IMF Asks Japan to Push Ahead with Sales Tax Hike

By Park Sae-jin Posted : July 15, 2010, 08:06 Updated : July 15, 2010, 08:06

The IMF asked Japan to push ahead with a controversial consumption tax increase Wednesday, as part "early and credible" fiscal reforms to curb the nation's huge debt.

The International Monetary Fund called for fiscal reforms to "begin next year centered around a gradual increase in the consumption tax."

It also called for those measures to be "followed by a sustained reduction in the structural primary deficit over the next decade."

Japanese Prime Minister Naoto Kan's pre-election talk of tax reforms, including raising the consumption tax, and subsequent backpedaling were seen as a key reason behind the election rout of his Democratic Party of Japan (DPJ) in last Sunday's parliamentary upper house elections.

Newspaper surveys found that nearly two thirds of respondents favor a debate about raising the sales tax to restore battered public finances, which have seen public debt soar to nearly twice the size of the economy.

The IMF said the debt crisis in Europe had raised the "uncertainty and downside risks" around Japan's economic outlook and sharpened the focus on its massive debt problem, the IMF said in a report after annual consultations with Tokyo.

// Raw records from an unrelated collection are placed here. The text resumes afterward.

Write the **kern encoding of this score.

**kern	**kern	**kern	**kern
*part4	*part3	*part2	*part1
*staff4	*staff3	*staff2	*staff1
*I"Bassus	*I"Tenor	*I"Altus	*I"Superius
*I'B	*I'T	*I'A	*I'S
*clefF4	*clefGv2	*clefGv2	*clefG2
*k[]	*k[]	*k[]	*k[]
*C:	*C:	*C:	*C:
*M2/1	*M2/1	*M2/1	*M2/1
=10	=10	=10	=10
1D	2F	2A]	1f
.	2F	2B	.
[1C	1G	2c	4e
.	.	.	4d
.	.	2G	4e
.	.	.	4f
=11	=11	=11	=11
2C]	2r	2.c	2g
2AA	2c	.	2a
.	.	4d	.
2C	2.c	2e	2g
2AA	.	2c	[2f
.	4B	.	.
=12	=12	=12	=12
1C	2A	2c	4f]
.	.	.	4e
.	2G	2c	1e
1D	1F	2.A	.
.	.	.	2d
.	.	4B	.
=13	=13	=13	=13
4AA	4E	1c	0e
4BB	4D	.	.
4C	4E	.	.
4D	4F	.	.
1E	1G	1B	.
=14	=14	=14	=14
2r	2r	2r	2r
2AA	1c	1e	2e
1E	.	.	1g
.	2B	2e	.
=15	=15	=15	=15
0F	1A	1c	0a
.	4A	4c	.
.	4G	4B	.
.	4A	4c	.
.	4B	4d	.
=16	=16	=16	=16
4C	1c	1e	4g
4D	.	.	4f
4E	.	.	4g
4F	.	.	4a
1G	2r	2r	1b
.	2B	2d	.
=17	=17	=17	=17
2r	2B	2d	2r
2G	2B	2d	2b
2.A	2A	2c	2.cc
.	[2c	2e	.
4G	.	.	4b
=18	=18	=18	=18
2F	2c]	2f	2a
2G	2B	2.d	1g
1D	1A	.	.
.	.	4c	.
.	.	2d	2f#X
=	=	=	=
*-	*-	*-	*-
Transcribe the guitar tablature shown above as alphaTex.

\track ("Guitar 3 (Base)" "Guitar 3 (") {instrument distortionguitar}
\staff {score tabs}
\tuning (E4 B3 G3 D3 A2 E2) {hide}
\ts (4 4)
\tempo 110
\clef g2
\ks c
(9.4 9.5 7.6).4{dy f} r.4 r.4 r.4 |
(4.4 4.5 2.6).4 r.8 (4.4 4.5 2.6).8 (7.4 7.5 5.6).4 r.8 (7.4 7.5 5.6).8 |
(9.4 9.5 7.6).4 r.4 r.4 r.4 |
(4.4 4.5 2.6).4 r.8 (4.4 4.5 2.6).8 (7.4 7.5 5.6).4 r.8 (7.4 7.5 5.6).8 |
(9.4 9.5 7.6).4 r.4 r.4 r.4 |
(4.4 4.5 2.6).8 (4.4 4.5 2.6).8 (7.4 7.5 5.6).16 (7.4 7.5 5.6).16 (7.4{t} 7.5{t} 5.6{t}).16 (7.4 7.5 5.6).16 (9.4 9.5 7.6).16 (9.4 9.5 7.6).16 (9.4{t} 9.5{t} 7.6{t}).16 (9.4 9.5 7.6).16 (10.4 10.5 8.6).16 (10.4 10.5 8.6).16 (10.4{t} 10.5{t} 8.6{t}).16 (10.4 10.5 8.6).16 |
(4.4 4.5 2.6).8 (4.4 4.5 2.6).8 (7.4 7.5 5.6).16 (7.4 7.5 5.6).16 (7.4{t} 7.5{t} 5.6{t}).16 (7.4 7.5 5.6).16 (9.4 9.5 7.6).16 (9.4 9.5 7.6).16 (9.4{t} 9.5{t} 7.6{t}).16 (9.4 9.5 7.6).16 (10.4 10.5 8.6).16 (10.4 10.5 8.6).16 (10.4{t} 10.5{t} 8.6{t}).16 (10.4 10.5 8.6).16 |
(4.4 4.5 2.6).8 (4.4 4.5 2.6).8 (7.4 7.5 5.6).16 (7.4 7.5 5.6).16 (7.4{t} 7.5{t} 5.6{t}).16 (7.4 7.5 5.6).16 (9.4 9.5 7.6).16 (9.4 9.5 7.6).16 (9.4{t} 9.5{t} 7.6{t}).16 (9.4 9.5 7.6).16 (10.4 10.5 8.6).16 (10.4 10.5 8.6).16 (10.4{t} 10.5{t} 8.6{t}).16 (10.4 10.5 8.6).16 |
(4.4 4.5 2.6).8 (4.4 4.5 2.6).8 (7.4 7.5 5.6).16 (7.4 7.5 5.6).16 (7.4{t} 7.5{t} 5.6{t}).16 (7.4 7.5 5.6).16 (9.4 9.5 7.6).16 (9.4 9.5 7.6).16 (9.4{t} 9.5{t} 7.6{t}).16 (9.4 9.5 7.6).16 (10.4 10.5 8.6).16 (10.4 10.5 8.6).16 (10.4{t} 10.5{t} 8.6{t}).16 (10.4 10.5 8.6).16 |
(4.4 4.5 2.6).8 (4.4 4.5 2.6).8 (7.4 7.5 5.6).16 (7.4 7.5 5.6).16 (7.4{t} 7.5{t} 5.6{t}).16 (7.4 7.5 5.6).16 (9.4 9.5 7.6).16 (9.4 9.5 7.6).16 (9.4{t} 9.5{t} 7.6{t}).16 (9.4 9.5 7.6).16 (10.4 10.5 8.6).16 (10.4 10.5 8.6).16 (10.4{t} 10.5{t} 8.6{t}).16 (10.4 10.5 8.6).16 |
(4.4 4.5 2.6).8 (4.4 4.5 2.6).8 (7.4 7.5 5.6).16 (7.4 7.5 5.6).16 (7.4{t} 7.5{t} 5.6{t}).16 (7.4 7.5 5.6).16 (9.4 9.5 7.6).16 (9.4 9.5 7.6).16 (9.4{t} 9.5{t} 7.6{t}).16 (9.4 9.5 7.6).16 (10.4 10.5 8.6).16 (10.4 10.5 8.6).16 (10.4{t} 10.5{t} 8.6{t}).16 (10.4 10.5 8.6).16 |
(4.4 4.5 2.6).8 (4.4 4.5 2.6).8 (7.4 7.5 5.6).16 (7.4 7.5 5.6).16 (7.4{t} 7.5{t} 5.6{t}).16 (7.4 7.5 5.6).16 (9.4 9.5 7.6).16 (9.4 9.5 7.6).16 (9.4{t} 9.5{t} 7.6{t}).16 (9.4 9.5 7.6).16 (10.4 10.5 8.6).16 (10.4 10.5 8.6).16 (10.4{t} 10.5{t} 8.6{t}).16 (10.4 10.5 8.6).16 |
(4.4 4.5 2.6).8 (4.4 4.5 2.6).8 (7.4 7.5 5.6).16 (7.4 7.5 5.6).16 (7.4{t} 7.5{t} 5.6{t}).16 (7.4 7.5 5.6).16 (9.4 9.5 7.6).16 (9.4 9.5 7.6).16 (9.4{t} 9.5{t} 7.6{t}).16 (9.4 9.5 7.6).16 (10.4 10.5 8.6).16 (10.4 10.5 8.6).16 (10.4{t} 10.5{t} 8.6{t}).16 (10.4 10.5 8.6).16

Bringing down the country's public debt, one of the highest among advanced economies at 110 percent of gross domestic product, "will require a large and protracted adjustment that will be made more credible by an early increase in the consumption tax," the Washington-based IMF said.

The fund called for a "fiscal rule featuring a public debt cap and a primary surplus target," saying it could strengthen credibility and lock-in fiscal gains.